# US Marshals



## Marco (Jun 29, 2006)

There might be a fugitive in the house next to me.

I was going about my normal business this morning before going to work. I went to go start the car and saw this black charge with black tints trailed by 2 other cars pull up. People with blue over coats that said "US Marshals" with pieces came pouring out. There was about 7-8 of them. And 1 guy had a camera ?(go figure)??

I'm like "oh $#!#, what did I do?". Cause they parked right in front of my house. They ended up going to my neigbhor's house. They covered all entrances as I watch from the safety of my non-bullet proof windows on the second floor. They ended up leaving cause no one was home. 

Thats been the second most interesting thing that happened in my neigborhood in 8 years ago. About 8 years ago I was biking around my neighborhood and saw this peacock walking around on someones roof with tail spread and all. 

Neways, just wanted to share with you guys.


----------



## Wogga (Jun 29, 2006)

hehe, stupid peacocks. i saw one shove its head through a fence then jump and break its own neck. schtoopid peacocks.


----------



## Jmoney (Jun 29, 2006)

maybe your next door neighbor has a kovachii farm.


----------



## Marco (Jun 29, 2006)

Jmoney said:


> maybe your next door neighbor has a kovachii farm.



hmmm...now that you mention it one of the marshals did kinda look like Glen Decker oke: he didnt have a piece though....lol


----------



## SlipperFan (Jun 30, 2006)

What a neighborhood you live in!!!


----------



## Heather (Jun 30, 2006)

Jmoney said:


> maybe your next door neighbor has a kovachii farm.



we can only hope!


----------



## Equestris (Jun 30, 2006)

I thought it was funny that they called it all off and just went away because no one was home.  If they were after a dangerous criminal, surely they wouldn't do it like that!


----------



## PHRAG (Jun 30, 2006)

Maybe they were playing a practical joke on someone. Those wacky federal marshals.

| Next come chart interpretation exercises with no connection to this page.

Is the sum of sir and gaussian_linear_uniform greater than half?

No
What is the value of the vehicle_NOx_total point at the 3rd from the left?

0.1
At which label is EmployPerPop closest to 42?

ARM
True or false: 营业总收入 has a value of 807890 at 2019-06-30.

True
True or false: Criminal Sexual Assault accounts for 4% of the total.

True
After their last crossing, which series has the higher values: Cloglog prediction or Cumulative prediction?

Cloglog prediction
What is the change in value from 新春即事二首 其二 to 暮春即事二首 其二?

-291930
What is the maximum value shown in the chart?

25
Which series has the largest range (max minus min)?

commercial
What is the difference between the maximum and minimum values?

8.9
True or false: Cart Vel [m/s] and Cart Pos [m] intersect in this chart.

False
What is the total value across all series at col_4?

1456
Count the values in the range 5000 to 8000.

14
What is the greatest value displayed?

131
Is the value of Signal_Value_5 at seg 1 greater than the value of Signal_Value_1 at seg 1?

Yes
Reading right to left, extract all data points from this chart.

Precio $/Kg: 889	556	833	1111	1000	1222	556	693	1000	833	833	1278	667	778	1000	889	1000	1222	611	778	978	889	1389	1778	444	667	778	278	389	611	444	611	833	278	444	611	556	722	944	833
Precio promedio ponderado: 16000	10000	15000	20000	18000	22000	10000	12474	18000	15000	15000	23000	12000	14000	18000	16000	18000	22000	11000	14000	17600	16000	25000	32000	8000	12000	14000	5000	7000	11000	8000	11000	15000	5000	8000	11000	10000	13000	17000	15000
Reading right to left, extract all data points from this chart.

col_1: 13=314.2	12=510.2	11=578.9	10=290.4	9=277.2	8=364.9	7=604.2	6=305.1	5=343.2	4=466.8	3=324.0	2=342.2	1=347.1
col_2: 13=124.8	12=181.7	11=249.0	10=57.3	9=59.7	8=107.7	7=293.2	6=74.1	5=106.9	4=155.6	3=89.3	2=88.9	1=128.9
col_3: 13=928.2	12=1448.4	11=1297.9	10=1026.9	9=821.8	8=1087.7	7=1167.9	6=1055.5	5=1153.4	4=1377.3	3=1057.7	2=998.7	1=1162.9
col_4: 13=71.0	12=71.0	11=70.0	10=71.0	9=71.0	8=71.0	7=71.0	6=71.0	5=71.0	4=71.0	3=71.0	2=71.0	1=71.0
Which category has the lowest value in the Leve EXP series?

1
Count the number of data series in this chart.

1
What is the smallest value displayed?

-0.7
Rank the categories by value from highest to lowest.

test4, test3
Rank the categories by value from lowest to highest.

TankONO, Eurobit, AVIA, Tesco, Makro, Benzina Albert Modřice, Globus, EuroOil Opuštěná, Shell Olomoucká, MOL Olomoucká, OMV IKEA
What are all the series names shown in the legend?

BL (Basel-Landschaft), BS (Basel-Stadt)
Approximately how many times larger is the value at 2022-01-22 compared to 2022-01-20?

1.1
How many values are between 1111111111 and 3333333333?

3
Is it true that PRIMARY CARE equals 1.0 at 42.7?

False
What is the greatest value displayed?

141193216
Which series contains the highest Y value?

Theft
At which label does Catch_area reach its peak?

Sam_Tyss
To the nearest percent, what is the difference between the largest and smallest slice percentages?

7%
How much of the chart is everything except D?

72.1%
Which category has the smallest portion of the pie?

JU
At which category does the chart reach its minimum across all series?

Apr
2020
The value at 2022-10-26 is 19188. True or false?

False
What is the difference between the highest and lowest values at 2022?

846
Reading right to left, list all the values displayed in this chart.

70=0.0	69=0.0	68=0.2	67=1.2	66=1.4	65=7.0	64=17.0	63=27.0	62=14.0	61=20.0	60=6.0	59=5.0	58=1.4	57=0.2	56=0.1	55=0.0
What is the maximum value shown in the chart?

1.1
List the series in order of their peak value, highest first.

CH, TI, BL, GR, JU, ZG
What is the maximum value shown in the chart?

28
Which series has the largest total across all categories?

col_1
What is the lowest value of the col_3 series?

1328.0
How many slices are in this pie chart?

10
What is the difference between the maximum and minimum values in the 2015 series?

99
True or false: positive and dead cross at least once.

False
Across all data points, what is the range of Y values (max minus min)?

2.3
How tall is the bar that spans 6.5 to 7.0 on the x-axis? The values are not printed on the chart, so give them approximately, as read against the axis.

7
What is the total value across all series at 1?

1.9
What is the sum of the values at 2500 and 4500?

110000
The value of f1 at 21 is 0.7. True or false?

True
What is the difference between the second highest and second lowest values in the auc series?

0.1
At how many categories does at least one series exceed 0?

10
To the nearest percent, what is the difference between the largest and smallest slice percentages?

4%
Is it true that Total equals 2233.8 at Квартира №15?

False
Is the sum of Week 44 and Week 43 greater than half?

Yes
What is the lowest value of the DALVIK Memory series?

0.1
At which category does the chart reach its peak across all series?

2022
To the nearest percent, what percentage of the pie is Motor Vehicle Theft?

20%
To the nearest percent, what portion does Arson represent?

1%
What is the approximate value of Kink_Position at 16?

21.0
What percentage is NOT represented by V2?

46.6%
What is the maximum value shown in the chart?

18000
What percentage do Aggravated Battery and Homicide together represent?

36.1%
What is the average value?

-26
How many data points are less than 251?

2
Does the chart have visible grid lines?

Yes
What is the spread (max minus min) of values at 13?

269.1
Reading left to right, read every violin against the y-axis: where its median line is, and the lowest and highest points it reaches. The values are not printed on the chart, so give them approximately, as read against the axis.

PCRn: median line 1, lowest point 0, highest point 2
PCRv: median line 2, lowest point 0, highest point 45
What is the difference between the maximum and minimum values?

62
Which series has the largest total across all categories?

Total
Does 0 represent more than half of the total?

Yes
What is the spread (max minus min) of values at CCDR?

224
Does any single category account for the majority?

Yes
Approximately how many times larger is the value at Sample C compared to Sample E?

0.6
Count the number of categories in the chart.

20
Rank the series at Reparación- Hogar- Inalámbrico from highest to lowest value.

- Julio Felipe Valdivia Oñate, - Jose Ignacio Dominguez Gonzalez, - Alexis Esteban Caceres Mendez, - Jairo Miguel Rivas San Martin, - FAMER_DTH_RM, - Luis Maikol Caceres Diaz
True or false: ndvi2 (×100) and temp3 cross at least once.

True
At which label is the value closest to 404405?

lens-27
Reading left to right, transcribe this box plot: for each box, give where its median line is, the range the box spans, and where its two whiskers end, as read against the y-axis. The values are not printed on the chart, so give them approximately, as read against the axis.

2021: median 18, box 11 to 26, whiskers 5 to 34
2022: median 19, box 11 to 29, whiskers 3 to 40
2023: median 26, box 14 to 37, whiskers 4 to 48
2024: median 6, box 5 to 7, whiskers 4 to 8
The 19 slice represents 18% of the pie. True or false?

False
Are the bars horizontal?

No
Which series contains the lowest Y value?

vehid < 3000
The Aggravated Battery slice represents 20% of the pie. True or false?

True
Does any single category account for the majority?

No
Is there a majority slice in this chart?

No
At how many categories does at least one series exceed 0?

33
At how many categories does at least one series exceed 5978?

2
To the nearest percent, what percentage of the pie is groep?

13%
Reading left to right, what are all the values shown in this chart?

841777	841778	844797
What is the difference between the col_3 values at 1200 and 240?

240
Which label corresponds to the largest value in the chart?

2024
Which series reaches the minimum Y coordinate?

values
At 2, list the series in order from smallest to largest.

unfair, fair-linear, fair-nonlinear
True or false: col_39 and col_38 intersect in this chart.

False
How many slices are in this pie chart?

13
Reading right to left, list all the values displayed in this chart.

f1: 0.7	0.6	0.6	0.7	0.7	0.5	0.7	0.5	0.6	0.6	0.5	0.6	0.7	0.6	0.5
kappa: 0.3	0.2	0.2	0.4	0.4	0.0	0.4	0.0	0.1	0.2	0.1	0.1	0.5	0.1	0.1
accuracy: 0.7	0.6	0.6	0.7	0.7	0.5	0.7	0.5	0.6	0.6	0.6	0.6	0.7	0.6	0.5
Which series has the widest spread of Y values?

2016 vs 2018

My dad was a DEA agent for 12 years. He told me once that when he was undercover posing as a drug dealer that he knocked on the door of a supplier and when the person inside said "who is it?" he answered, "DEA".

Whether it was accidental or not, I don't know. But he laughed it off like it was no big deal. I imagine at the time everyone inside the house crapped their pants. I miss my dad.


----------



## Marco (Mar 22, 2007)

they came back and knocked on my door this time instead and woke me up and they go "oh this is 73 were supposed to go to 71" jackasses


----------



## lienluu (Mar 22, 2007)

Marco said:


> Thats been the second most interesting thing that happened in my neigborhood in 8 years ago. About 8 years ago I was biking around my neighborhood and saw this peacock walking around on someones roof with tail spread and all.



A friend of mine came home from work one day and started cooking and noticed a strange sound in her backyard. She walked out and there was a peacock in her back yard. She didn't do anything and just hoped it would go away.

The next day she came home and the peacock was still there, only this time, there was a peahen also!!!

They stayed in her yard for about a week and her neighbor filed a complaint with the city because she was in a no peafowl zone. The inspectors came and she explained the story to them and they went away. On their way out, they were stopped by a man a few blocks away who flagged the inspector down and told him that he needed to file a lost peafowl case. The inspector was like no you don't need to, I know where they are. He took the guy to my friend's place and that was the end of her peafowl era. Apparently he bought them for his wife and she got mad at him and let them out of the pen.


----------



## Heather (Mar 22, 2007)

This is an interesting bump. Lien...were you having trouble sleeping or something? oke: 

Good luck on the mid-term.


----------